|Not 'the eye of a needle' but 'Fat Man's Agony' - a narrow gate to Heaven|
I'm all for humility (yes, really, I am) but I also believe that the rich are most worthy of our succour and prayers.
Our Lord, when He walked the earth, was usually to be found in the company of those who had it all in terms of wealth, property or position (the harlots were there at the behest of their rich hosts remember, I don't include them in this).
The tax collectors, the landlords, the Pharisees and wheeler dealers.
If Paul Raymond (Raymond's Revue Bar) had been alive in 30 AD, Our Lord would have joined him for a meal.
And if Ozzy Osbourne, Donald Trump, Hugh Hefner (to name but a few) were throwing a heavy metal, cocaine and heroin get together in downtown Nazareth, (not that any of those people take or use drugs, I'm sure) - Our Lord would have made a point of attending - why look for a doctor among the healthy?
The point is that the poor have it made.
Their burden is poverty and it's an oystercard to destination Pearly Gates, via a few stops en route.
The rich however, still have the problem of squeezing through the eye of a needle.
Their temporal existence may appear all fast cars and loose women but they are on the fast track to Hades on the Handcart line.
They deserve our sympathy and our prayers; they have an impossible task ahead of them.
What have they got to look forward to?
What have they done to merit life eternal?
We all die in the same manner; we all enter the coffin, rich and poor alike, wrapped in a plastic zip up bag.
Mortality levels all.
But the roadsweeper, the lavatory attendant and the beggar have the advantage; they have the ladder in front of them.
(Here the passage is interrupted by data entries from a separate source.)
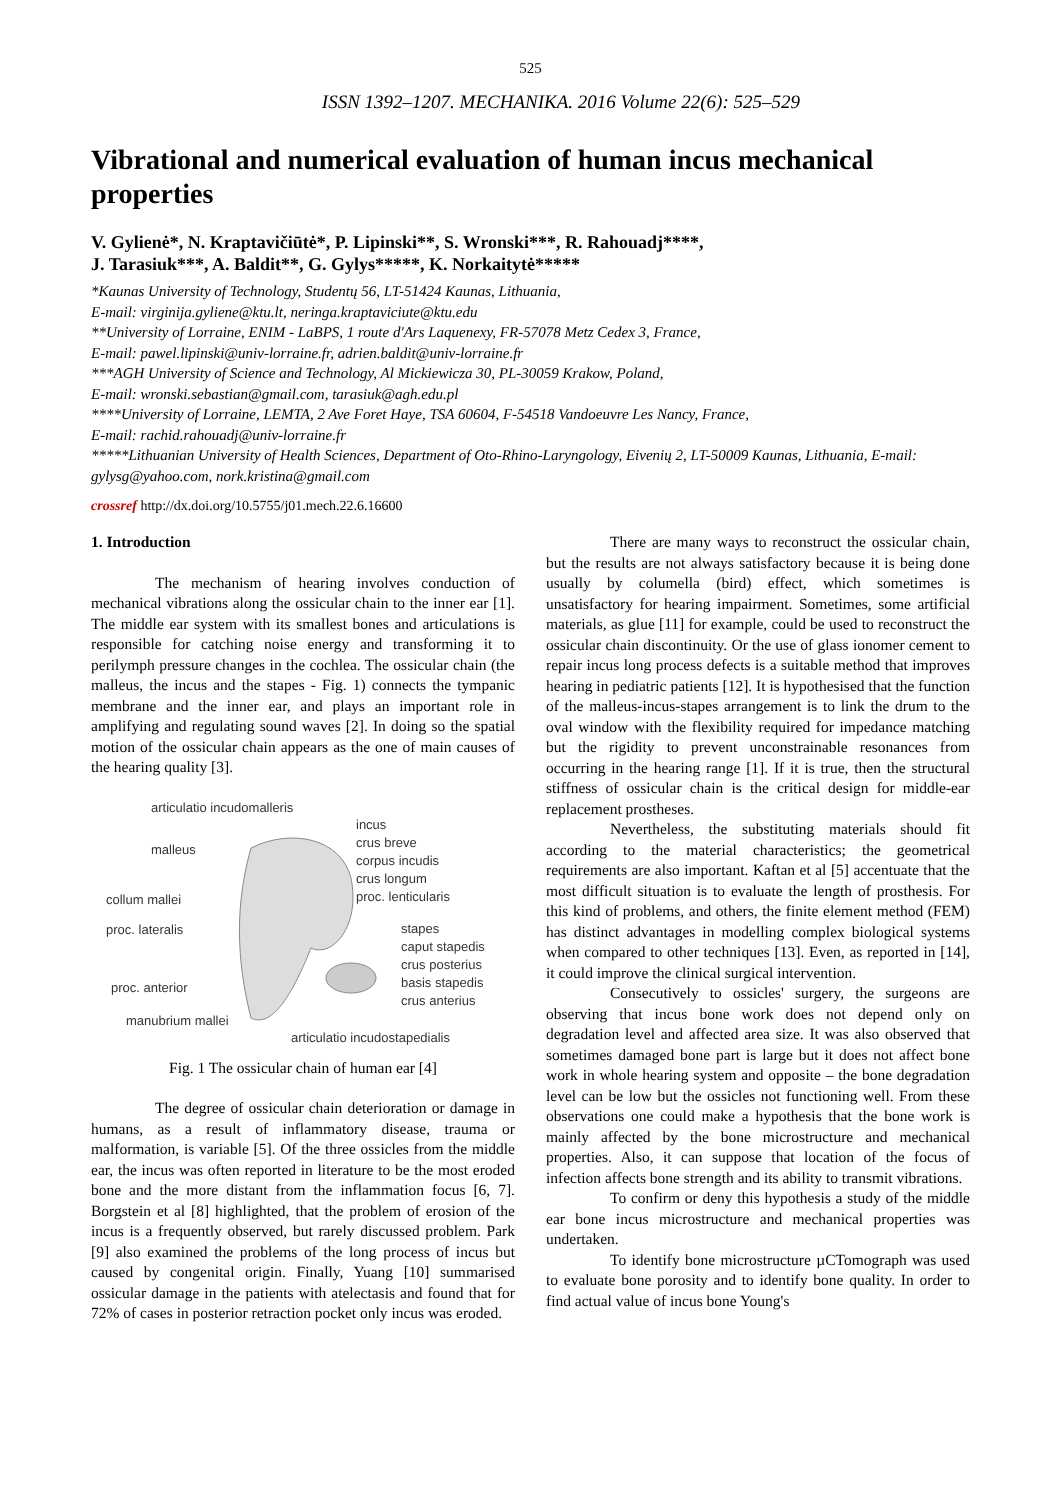525
ISSN 1392–1207. MECHANIKA. 2016 Volume 22(6): 525–529
Vibrational and numerical evaluation of human incus mechanical properties
V. Gylienė*, N. Kraptavičiūtė*, P. Lipinski**, S. Wronski***, R. Rahouadj****,
J. Tarasiuk***, A. Baldit**, G. Gylys*****, K. Norkaitytė*****
*Kaunas University of Technology, Studentų 56, LT-51424 Kaunas, Lithuania,
E-mail: virginija.gyliene@ktu.lt, neringa.kraptaviciute@ktu.edu
**University of Lorraine, ENIM - LaBPS, 1 route d'Ars Laquenexy, FR-57078 Metz Cedex 3, France,
E-mail: pawel.lipinski@univ-lorraine.fr, adrien.baldit@univ-lorraine.fr
***AGH University of Science and Technology, Al Mickiewicza 30, PL-30059 Krakow, Poland,
E-mail: wronski.sebastian@gmail.com, tarasiuk@agh.edu.pl
****University of Lorraine, LEMTA, 2 Ave Foret Haye, TSA 60604, F-54518 Vandoeuvre Les Nancy, France,
E-mail: rachid.rahouadj@univ-lorraine.fr
*****Lithuanian University of Health Sciences, Department of Oto-Rhino-Laryngology, Eivenių 2, LT-50009 Kaunas, Lithuania, E-mail: gylysg@yahoo.com, nork.kristina@gmail.com
crossref http://dx.doi.org/10.5755/j01.mech.22.6.16600
1. Introduction
The mechanism of hearing involves conduction of mechanical vibrations along the ossicular chain to the inner ear [1]. The middle ear system with its smallest bones and articulations is responsible for catching noise energy and transforming it to perilymph pressure changes in the cochlea. The ossicular chain (the malleus, the incus and the stapes - Fig. 1) connects the tympanic membrane and the inner ear, and plays an important role in amplifying and regulating sound waves [2]. In doing so the spatial motion of the ossicular chain appears as the one of main causes of the hearing quality [3].
articulatio incudomalleris
incus
crus breve
corpus incudis
crus longum
proc. lenticularis
malleus
collum mallei
proc. lateralis
stapes
caput stapedis
crus posterius
basis stapedis
crus anterius
proc. anterior
manubrium mallei
articulatio incudostapedialis
Fig. 1 The ossicular chain of human ear [4]
The degree of ossicular chain deterioration or damage in humans, as a result of inflammatory disease, trauma or malformation, is variable [5]. Of the three ossicles from the middle ear, the incus was often reported in literature to be the most eroded bone and the more distant from the inflammation focus [6, 7]. Borgstein et al [8] highlighted, that the problem of erosion of the incus is a frequently observed, but rarely discussed problem. Park [9] also examined the problems of the long process of incus but caused by congenital origin. Finally, Yuang [10] summarised ossicular damage in the patients with atelectasis and found that for 72% of cases in posterior retraction pocket only incus was eroded.
There are many ways to reconstruct the ossicular chain, but the results are not always satisfactory because it is being done usually by columella (bird) effect, which sometimes is unsatisfactory for hearing impairment. Sometimes, some artificial materials, as glue [11] for example, could be used to reconstruct the ossicular chain discontinuity. Or the use of glass ionomer cement to repair incus long process defects is a suitable method that improves hearing in pediatric patients [12]. It is hypothesised that the function of the malleus-incus-stapes arrangement is to link the drum to the oval window with the flexibility required for impedance matching but the rigidity to prevent unconstrainable resonances from occurring in the hearing range [1]. If it is true, then the structural stiffness of ossicular chain is the critical design for middle-ear replacement prostheses.
Nevertheless, the substituting materials should fit according to the material characteristics; the geometrical requirements are also important. Kaftan et al [5] accentuate that the most difficult situation is to evaluate the length of prosthesis. For this kind of problems, and others, the finite element method (FEM) has distinct advantages in modelling complex biological systems when compared to other techniques [13]. Even, as reported in [14], it could improve the clinical surgical intervention.
Consecutively to ossicles' surgery, the surgeons are observing that incus bone work does not depend only on degradation level and affected area size. It was also observed that sometimes damaged bone part is large but it does not affect bone work in whole hearing system and opposite – the bone degradation level can be low but the ossicles not functioning well. From these observations one could make a hypothesis that the bone work is mainly affected by the bone microstructure and mechanical properties. Also, it can suppose that location of the focus of infection affects bone strength and its ability to transmit vibrations.
To confirm or deny this hypothesis a study of the middle ear bone incus microstructure and mechanical properties was undertaken.
To identify bone microstructure µCTomograph was used to evaluate bone porosity and to identify bone quality. In order to find actual value of incus bone Young's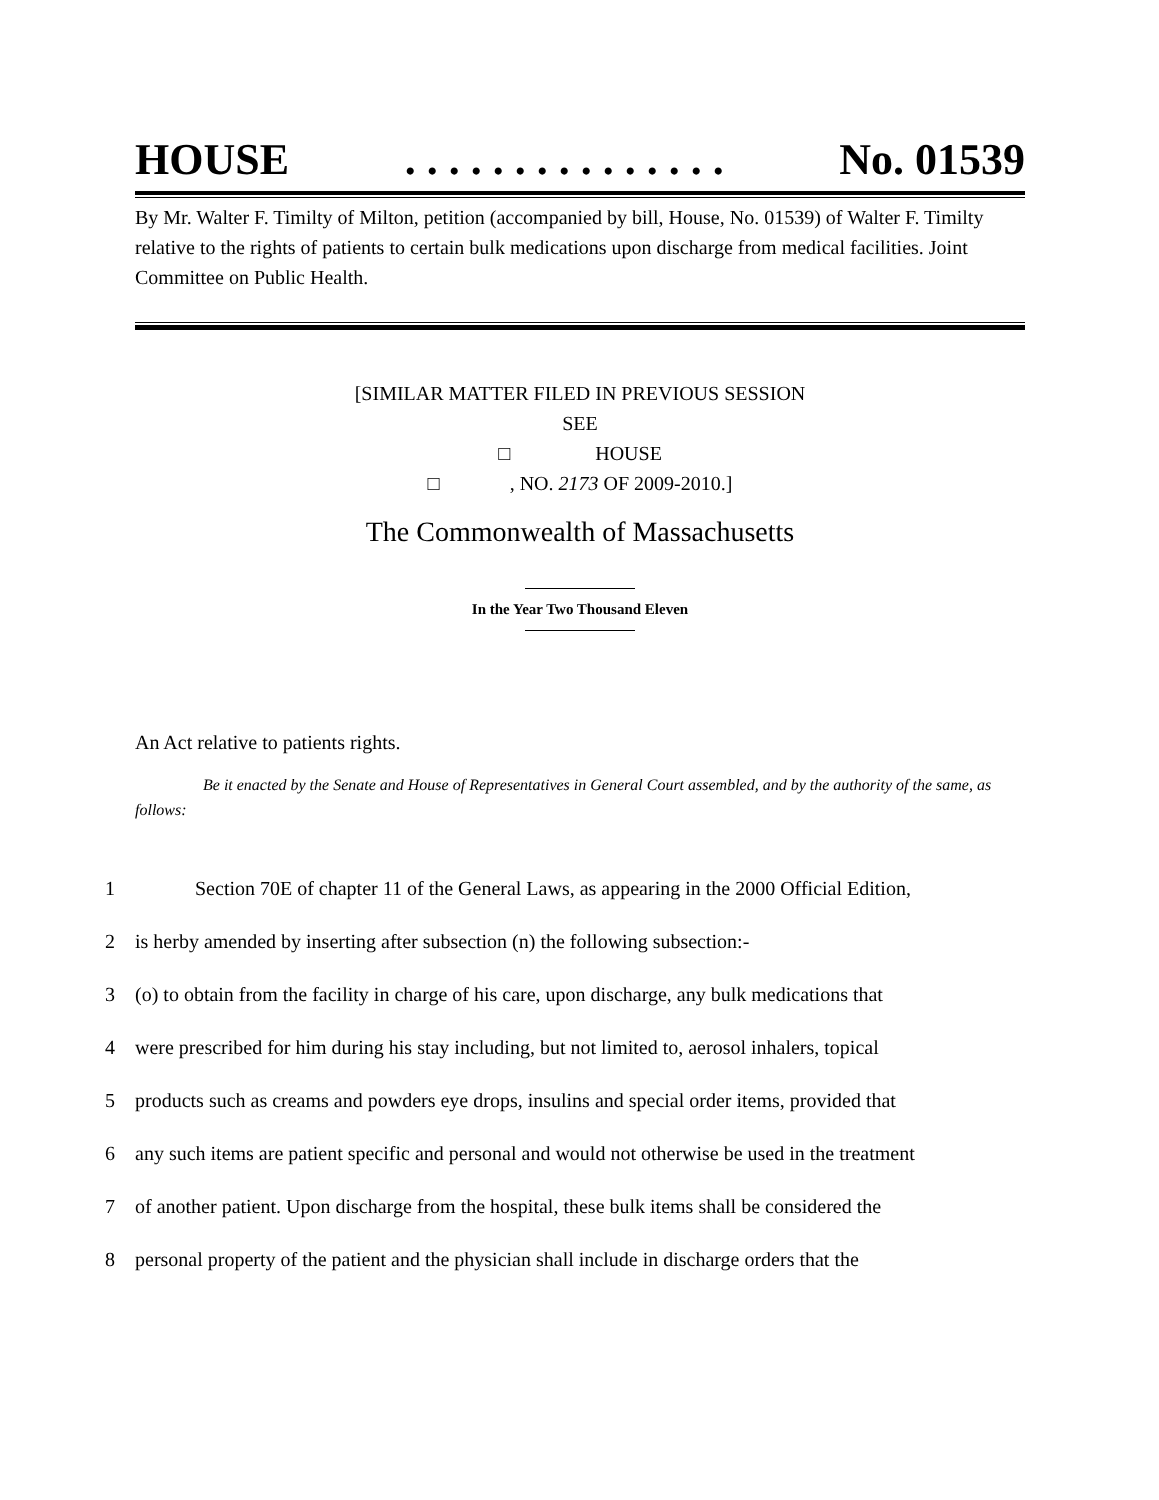HOUSE. . . . . . . . . . . . . . . No. 01539
By Mr. Walter F. Timilty of Milton, petition (accompanied by bill, House, No. 01539) of Walter F. Timilty relative to the rights of patients to certain bulk medications upon discharge from medical facilities. Joint Committee on Public Health.
[SIMILAR MATTER FILED IN PREVIOUS SESSION
SEE
□ HOUSE
□ , NO. 2173 OF 2009-2010.]
The Commonwealth of Massachusetts
In the Year Two Thousand Eleven
An Act relative to patients rights.
Be it enacted by the Senate and House of Representatives in General Court assembled, and by the authority of the same, as follows:
1 Section 70E of chapter 11 of the General Laws, as appearing in the 2000 Official Edition,
2 is herby amended by inserting after subsection (n) the following subsection:-
3 (o) to obtain from the facility in charge of his care, upon discharge, any bulk medications that
4 were prescribed for him during his stay including, but not limited to, aerosol inhalers, topical
5 products such as creams and powders eye drops, insulins and special order items, provided that
6 any such items are patient specific and personal and would not otherwise be used in the treatment
7 of another patient. Upon discharge from the hospital, these bulk items shall be considered the
8 personal property of the patient and the physician shall include in discharge orders that the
In fact, they are half way up.
And when they die they know that, at last, they will not only achieve parity of esteem with the Duke of Westminster and the Rockerfellers but they will have gone some way to relieving the pains of Purgatory by their travails on earth.
So, maybe, rich men and women should be moved up the priority list a little, we are not an exclusive club, after all.